WHAT YOU HAVE TO DO: In full and unchanged, output the entries that follow.
** Opening DATA EXTRACT block **
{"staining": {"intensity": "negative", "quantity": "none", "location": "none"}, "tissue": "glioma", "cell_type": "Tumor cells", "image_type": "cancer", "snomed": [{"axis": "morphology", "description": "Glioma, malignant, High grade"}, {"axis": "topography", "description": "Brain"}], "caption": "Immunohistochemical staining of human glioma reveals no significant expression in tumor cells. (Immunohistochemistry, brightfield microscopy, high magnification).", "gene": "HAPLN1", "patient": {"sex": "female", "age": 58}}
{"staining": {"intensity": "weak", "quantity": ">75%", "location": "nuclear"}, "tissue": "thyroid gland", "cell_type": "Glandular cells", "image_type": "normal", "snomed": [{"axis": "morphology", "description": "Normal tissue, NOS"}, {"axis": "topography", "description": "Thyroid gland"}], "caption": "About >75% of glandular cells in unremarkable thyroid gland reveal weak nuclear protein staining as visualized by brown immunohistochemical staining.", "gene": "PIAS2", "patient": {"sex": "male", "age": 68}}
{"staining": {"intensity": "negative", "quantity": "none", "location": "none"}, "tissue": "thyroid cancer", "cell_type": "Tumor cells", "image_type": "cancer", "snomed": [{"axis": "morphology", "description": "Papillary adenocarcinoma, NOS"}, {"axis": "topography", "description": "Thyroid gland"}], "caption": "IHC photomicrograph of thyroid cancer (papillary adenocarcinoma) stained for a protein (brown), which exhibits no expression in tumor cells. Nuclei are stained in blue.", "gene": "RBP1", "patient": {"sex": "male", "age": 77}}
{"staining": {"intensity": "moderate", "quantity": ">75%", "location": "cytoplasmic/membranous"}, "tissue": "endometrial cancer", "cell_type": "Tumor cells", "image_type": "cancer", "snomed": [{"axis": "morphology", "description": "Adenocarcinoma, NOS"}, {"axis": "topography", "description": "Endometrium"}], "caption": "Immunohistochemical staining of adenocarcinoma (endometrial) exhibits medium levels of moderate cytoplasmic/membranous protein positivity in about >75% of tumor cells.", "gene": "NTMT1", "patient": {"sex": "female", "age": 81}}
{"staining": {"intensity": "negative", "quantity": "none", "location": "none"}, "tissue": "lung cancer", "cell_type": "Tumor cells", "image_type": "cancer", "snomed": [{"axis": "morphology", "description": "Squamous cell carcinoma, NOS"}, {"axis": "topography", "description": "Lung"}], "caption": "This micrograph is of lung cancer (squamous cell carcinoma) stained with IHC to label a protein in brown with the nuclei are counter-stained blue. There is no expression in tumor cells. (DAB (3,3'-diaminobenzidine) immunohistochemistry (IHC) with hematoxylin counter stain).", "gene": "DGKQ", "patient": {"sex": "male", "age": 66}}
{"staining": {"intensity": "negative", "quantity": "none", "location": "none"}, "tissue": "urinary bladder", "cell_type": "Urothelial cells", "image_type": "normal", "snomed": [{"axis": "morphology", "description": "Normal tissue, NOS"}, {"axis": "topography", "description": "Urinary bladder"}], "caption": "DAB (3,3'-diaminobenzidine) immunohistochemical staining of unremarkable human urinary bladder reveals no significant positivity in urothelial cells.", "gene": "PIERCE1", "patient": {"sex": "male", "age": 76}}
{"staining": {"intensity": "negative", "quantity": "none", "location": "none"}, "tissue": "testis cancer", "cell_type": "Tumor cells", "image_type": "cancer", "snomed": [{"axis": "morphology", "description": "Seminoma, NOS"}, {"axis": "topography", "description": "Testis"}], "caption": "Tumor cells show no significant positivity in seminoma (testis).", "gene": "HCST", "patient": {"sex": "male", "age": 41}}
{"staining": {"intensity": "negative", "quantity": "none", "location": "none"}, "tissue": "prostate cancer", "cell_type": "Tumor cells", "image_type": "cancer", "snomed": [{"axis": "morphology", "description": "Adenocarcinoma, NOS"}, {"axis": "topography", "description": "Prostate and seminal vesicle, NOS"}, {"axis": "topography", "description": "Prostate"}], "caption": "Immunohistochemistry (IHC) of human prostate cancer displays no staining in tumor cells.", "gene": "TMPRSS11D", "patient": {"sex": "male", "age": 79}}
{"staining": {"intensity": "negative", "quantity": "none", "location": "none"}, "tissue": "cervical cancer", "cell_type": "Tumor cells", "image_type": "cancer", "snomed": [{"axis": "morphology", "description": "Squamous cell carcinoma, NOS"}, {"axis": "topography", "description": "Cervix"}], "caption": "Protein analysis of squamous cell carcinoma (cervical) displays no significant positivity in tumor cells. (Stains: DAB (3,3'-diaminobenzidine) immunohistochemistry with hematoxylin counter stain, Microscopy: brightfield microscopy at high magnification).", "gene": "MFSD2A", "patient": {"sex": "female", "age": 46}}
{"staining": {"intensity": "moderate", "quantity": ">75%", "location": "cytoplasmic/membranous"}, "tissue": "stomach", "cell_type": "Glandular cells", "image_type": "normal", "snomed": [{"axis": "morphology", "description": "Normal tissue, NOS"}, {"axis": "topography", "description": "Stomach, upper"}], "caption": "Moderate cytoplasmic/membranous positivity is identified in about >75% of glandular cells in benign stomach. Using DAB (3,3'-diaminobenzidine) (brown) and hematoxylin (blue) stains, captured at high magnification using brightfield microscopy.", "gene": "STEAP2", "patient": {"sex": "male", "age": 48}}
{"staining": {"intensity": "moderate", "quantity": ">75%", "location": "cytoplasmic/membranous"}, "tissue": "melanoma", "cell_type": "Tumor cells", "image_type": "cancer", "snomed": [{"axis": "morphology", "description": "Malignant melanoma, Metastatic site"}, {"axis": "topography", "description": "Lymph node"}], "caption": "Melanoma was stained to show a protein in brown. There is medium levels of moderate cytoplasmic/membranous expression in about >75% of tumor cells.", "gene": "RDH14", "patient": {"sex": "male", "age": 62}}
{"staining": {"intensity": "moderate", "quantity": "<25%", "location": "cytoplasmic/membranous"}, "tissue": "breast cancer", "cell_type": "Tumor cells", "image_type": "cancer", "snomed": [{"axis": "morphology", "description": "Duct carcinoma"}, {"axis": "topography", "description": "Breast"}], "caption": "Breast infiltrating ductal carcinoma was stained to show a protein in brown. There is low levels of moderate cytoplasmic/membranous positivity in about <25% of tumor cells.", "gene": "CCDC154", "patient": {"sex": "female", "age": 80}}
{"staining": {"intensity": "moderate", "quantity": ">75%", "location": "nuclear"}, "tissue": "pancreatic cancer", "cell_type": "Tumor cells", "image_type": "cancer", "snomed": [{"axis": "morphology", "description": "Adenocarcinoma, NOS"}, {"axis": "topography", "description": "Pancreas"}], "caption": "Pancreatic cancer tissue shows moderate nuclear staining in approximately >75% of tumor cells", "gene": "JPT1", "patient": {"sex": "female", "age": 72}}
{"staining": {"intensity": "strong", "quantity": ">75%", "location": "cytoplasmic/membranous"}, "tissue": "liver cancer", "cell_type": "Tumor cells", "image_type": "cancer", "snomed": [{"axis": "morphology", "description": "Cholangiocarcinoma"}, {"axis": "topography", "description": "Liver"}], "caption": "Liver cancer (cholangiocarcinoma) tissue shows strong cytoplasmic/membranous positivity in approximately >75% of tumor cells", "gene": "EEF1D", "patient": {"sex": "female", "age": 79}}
** Closing DATA EXTRACT block **
RESULT FOR THIS EXERCISE:
{"staining": {"intensity": "negative", "quantity": "none", "location": "none"}, "tissue": "glioma", "cell_type": "Tumor cells", "image_type": "cancer", "snomed": [{"axis": "morphology", "description": "Glioma, malignant, High grade"}, {"axis": "topography", "description": "Brain"}], "caption": "Immunohistochemical staining of human glioma reveals no significant expression in tumor cells. (Immunohistochemistry, brightfield microscopy, high magnification).", "gene": "HAPLN1", "patient": {"sex": "female", "age": 58}}
{"staining": {"intensity": "weak", "quantity": ">75%", "location": "nuclear"}, "tissue": "thyroid gland", "cell_type": "Glandular cells", "image_type": "normal", "snomed": [{"axis": "morphology", "description": "Normal tissue, NOS"}, {"axis": "topography", "description": "Thyroid gland"}], "caption": "About >75% of glandular cells in unremarkable thyroid gland reveal weak nuclear protein staining as visualized by brown immunohistochemical staining.", "gene": "PIAS2", "patient": {"sex": "male", "age": 68}}
{"staining": {"intensity": "negative", "quantity": "none", "location": "none"}, "tissue": "thyroid cancer", "cell_type": "Tumor cells", "image_type": "cancer", "snomed": [{"axis": "morphology", "description": "Papillary adenocarcinoma, NOS"}, {"axis": "topography", "description": "Thyroid gland"}], "caption": "IHC photomicrograph of thyroid cancer (papillary adenocarcinoma) stained for a protein (brown), which exhibits no expression in tumor cells. Nuclei are stained in blue.", "gene": "RBP1", "patient": {"sex": "male", "age": 77}}
{"staining": {"intensity": "moderate", "quantity": ">75%", "location": "cytoplasmic/membranous"}, "tissue": "endometrial cancer", "cell_type": "Tumor cells", "image_type": "cancer", "snomed": [{"axis": "morphology", "description": "Adenocarcinoma, NOS"}, {"axis": "topography", "description": "Endometrium"}], "caption": "Immunohistochemical staining of adenocarcinoma (endometrial) exhibits medium levels of moderate cytoplasmic/membranous protein positivity in about >75% of tumor cells.", "gene": "NTMT1", "patient": {"sex": "female", "age": 81}}
{"staining": {"intensity": "negative", "quantity": "none", "location": "none"}, "tissue": "lung cancer", "cell_type": "Tumor cells", "image_type": "cancer", "snomed": [{"axis": "morphology", "description": "Squamous cell carcinoma, NOS"}, {"axis": "topography", "description": "Lung"}], "caption": "This micrograph is of lung cancer (squamous cell carcinoma) stained with IHC to label a protein in brown with the nuclei are counter-stained blue. There is no expression in tumor cells. (DAB (3,3'-diaminobenzidine) immunohistochemistry (IHC) with hematoxylin counter stain).", "gene": "DGKQ", "patient": {"sex": "male", "age": 66}}
{"staining": {"intensity": "negative", "quantity": "none", "location": "none"}, "tissue": "urinary bladder", "cell_type": "Urothelial cells", "image_type": "normal", "snomed": [{"axis": "morphology", "description": "Normal tissue, NOS"}, {"axis": "topography", "description": "Urinary bladder"}], "caption": "DAB (3,3'-diaminobenzidine) immunohistochemical staining of unremarkable human urinary bladder reveals no significant positivity in urothelial cells.", "gene": "PIERCE1", "patient": {"sex": "male", "age": 76}}
{"staining": {"intensity": "negative", "quantity": "none", "location": "none"}, "tissue": "testis cancer", "cell_type": "Tumor cells", "image_type": "cancer", "snomed": [{"axis": "morphology", "description": "Seminoma, NOS"}, {"axis": "topography", "description": "Testis"}], "caption": "Tumor cells show no significant positivity in seminoma (testis).", "gene": "HCST", "patient": {"sex": "male", "age": 41}}
{"staining": {"intensity": "negative", "quantity": "none", "location": "none"}, "tissue": "prostate cancer", "cell_type": "Tumor cells", "image_type": "cancer", "snomed": [{"axis": "morphology", "description": "Adenocarcinoma, NOS"}, {"axis": "topography", "description": "Prostate and seminal vesicle, NOS"}, {"axis": "topography", "description": "Prostate"}], "caption": "Immunohistochemistry (IHC) of human prostate cancer displays no staining in tumor cells.", "gene": "TMPRSS11D", "patient": {"sex": "male", "age": 79}}
{"staining": {"intensity": "negative", "quantity": "none", "location": "none"}, "tissue": "cervical cancer", "cell_type": "Tumor cells", "image_type": "cancer", "snomed": [{"axis": "morphology", "description": "Squamous cell carcinoma, NOS"}, {"axis": "topography", "description": "Cervix"}], "caption": "Protein analysis of squamous cell carcinoma (cervical) displays no significant positivity in tumor cells. (Stains: DAB (3,3'-diaminobenzidine) immunohistochemistry with hematoxylin counter stain, Microscopy: brightfield microscopy at high magnification).", "gene": "MFSD2A", "patient": {"sex": "female", "age": 46}}
{"staining": {"intensity": "moderate", "quantity": ">75%", "location": "cytoplasmic/membranous"}, "tissue": "stomach", "cell_type": "Glandular cells", "image_type": "normal", "snomed": [{"axis": "morphology", "description": "Normal tissue, NOS"}, {"axis": "topography", "description": "Stomach, upper"}], "caption": "Moderate cytoplasmic/membranous positivity is identified in about >75% of glandular cells in benign stomach. Using DAB (3,3'-diaminobenzidine) (brown) and hematoxylin (blue) stains, captured at high magnification using brightfield microscopy.", "gene": "STEAP2", "patient": {"sex": "male", "age": 48}}
{"staining": {"intensity": "moderate", "quantity": ">75%", "location": "cytoplasmic/membranous"}, "tissue": "melanoma", "cell_type": "Tumor cells", "image_type": "cancer", "snomed": [{"axis": "morphology", "description": "Malignant melanoma, Metastatic site"}, {"axis": "topography", "description": "Lymph node"}], "caption": "Melanoma was stained to show a protein in brown. There is medium levels of moderate cytoplasmic/membranous expression in about >75% of tumor cells.", "gene": "RDH14", "patient": {"sex": "male", "age": 62}}
{"staining": {"intensity": "moderate", "quantity": "<25%", "location": "cytoplasmic/membranous"}, "tissue": "breast cancer", "cell_type": "Tumor cells", "image_type": "cancer", "snomed": [{"axis": "morphology", "description": "Duct carcinoma"}, {"axis": "topography", "description": "Breast"}], "caption": "Breast infiltrating ductal carcinoma was stained to show a protein in brown. There is low levels of moderate cytoplasmic/membranous positivity in about <25% of tumor cells.", "gene": "CCDC154", "patient": {"sex": "female", "age": 80}}
{"staining": {"intensity": "moderate", "quantity": ">75%", "location": "nuclear"}, "tissue": "pancreatic cancer", "cell_type": "Tumor cells", "image_type": "cancer", "snomed": [{"axis": "morphology", "description": "Adenocarcinoma, NOS"}, {"axis": "topography", "description": "Pancreas"}], "caption": "Pancreatic cancer tissue shows moderate nuclear staining in approximately >75% of tumor cells", "gene": "JPT1", "patient": {"sex": "female", "age": 72}}
{"staining": {"intensity": "strong", "quantity": ">75%", "location": "cytoplasmic/membranous"}, "tissue": "liver cancer", "cell_type": "Tumor cells", "image_type": "cancer", "snomed": [{"axis": "morphology", "description": "Cholangiocarcinoma"}, {"axis": "topography", "description": "Liver"}], "caption": "Liver cancer (cholangiocarcinoma) tissue shows strong cytoplasmic/membranous positivity in approximately >75% of tumor cells", "gene": "EEF1D", "patient": {"sex": "female", "age": 79}}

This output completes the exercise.